(Supplied records)
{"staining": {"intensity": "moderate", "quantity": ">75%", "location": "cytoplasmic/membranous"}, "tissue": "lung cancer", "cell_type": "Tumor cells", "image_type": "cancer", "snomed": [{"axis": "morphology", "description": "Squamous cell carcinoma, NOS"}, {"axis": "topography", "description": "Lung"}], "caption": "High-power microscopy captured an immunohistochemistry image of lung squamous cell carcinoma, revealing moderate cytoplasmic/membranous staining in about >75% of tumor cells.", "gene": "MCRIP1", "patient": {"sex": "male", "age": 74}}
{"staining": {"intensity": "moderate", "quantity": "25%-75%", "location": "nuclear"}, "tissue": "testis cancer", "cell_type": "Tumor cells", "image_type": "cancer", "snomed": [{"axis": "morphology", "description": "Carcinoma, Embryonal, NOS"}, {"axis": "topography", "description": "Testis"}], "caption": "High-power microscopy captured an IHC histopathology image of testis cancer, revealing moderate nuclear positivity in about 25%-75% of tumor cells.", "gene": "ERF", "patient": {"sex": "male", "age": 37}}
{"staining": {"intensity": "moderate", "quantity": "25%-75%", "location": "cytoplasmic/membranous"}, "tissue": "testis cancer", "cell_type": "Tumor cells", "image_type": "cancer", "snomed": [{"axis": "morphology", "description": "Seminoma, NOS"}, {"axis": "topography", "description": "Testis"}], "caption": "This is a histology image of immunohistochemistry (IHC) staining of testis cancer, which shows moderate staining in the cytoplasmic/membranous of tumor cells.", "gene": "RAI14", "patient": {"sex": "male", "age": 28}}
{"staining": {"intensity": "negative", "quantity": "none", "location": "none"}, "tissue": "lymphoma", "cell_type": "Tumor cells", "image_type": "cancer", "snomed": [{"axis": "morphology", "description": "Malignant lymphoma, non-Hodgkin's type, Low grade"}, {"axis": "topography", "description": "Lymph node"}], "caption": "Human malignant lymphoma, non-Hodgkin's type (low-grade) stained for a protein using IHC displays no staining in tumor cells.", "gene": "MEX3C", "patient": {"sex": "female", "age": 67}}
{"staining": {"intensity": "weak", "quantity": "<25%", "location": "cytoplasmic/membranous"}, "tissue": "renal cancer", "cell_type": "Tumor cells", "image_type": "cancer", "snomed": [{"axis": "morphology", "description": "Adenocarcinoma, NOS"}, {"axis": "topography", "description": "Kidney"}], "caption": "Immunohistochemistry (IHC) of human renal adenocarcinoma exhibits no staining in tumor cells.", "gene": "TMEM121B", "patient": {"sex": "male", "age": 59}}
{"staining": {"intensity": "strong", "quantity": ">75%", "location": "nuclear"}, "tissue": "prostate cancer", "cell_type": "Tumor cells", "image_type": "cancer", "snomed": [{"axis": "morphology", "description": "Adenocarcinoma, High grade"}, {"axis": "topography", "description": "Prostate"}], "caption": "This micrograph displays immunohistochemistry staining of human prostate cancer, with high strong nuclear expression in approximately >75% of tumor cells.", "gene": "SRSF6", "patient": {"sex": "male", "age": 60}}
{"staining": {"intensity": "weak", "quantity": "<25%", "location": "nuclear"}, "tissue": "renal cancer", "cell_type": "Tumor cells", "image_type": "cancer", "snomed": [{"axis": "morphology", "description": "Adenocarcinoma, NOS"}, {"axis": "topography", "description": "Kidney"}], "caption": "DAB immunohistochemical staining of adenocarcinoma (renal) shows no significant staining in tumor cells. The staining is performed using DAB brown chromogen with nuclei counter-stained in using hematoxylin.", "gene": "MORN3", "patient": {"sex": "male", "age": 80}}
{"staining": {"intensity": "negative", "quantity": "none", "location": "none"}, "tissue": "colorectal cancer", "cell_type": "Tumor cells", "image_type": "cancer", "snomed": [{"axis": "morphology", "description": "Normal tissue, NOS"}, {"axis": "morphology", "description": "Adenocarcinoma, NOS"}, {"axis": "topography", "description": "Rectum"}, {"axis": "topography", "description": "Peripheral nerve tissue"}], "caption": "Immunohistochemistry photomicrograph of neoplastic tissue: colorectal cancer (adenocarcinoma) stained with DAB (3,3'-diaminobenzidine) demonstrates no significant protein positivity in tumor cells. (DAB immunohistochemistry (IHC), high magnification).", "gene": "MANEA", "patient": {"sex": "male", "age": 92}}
(End Supplied records)
● **Try it**: Your response must consist of the entries, reproduced exactly.

● **Your solution**:
{"staining": {"intensity": "moderate", "quantity": ">75%", "location": "cytoplasmic/membranous"}, "tissue": "lung cancer", "cell_type": "Tumor cells", "image_type": "cancer", "snomed": [{"axis": "morphology", "description": "Squamous cell carcinoma, NOS"}, {"axis": "topography", "description": "Lung"}], "caption": "High-power microscopy captured an immunohistochemistry image of lung squamous cell carcinoma, revealing moderate cytoplasmic/membranous staining in about >75% of tumor cells.", "gene": "MCRIP1", "patient": {"sex": "male", "age": 74}}
{"staining": {"intensity": "moderate", "quantity": "25%-75%", "location": "nuclear"}, "tissue": "testis cancer", "cell_type": "Tumor cells", "image_type": "cancer", "snomed": [{"axis": "morphology", "description": "Carcinoma, Embryonal, NOS"}, {"axis": "topography", "description": "Testis"}], "caption": "High-power microscopy captured an IHC histopathology image of testis cancer, revealing moderate nuclear positivity in about 25%-75% of tumor cells.", "gene": "ERF", "patient": {"sex": "male", "age": 37}}
{"staining": {"intensity": "moderate", "quantity": "25%-75%", "location": "cytoplasmic/membranous"}, "tissue": "testis cancer", "cell_type": "Tumor cells", "image_type": "cancer", "snomed": [{"axis": "morphology", "description": "Seminoma, NOS"}, {"axis": "topography", "description": "Testis"}], "caption": "This is a histology image of immunohistochemistry (IHC) staining of testis cancer, which shows moderate staining in the cytoplasmic/membranous of tumor cells.", "gene": "RAI14", "patient": {"sex": "male", "age": 28}}
{"staining": {"intensity": "negative", "quantity": "none", "location": "none"}, "tissue": "lymphoma", "cell_type": "Tumor cells", "image_type": "cancer", "snomed": [{"axis": "morphology", "description": "Malignant lymphoma, non-Hodgkin's type, Low grade"}, {"axis": "topography", "description": "Lymph node"}], "caption": "Human malignant lymphoma, non-Hodgkin's type (low-grade) stained for a protein using IHC displays no staining in tumor cells.", "gene": "MEX3C", "patient": {"sex": "female", "age": 67}}
{"staining": {"intensity": "weak", "quantity": "<25%", "location": "cytoplasmic/membranous"}, "tissue": "renal cancer", "cell_type": "Tumor cells", "image_type": "cancer", "snomed": [{"axis": "morphology", "description": "Adenocarcinoma, NOS"}, {"axis": "topography", "description": "Kidney"}], "caption": "Immunohistochemistry (IHC) of human renal adenocarcinoma exhibits no staining in tumor cells.", "gene": "TMEM121B", "patient": {"sex": "male", "age": 59}}
{"staining": {"intensity": "strong", "quantity": ">75%", "location": "nuclear"}, "tissue": "prostate cancer", "cell_type": "Tumor cells", "image_type": "cancer", "snomed": [{"axis": "morphology", "description": "Adenocarcinoma, High grade"}, {"axis": "topography", "description": "Prostate"}], "caption": "This micrograph displays immunohistochemistry staining of human prostate cancer, with high strong nuclear expression in approximately >75% of tumor cells.", "gene": "SRSF6", "patient": {"sex": "male", "age": 60}}
{"staining": {"intensity": "weak", "quantity": "<25%", "location": "nuclear"}, "tissue": "renal cancer", "cell_type": "Tumor cells", "image_type": "cancer", "snomed": [{"axis": "morphology", "description": "Adenocarcinoma, NOS"}, {"axis": "topography", "description": "Kidney"}], "caption": "DAB immunohistochemical staining of adenocarcinoma (renal) shows no significant staining in tumor cells. The staining is performed using DAB brown chromogen with nuclei counter-stained in using hematoxylin.", "gene": "MORN3", "patient": {"sex": "male", "age": 80}}
{"staining": {"intensity": "negative", "quantity": "none", "location": "none"}, "tissue": "colorectal cancer", "cell_type": "Tumor cells", "image_type": "cancer", "snomed": [{"axis": "morphology", "description": "Normal tissue, NOS"}, {"axis": "morphology", "description": "Adenocarcinoma, NOS"}, {"axis": "topography", "description": "Rectum"}, {"axis": "topography", "description": "Peripheral nerve tissue"}], "caption": "Immunohistochemistry photomicrograph of neoplastic tissue: colorectal cancer (adenocarcinoma) stained with DAB (3,3'-diaminobenzidine) demonstrates no significant protein positivity in tumor cells. (DAB immunohistochemistry (IHC), high magnification).", "gene": "MANEA", "patient": {"sex": "male", "age": 92}}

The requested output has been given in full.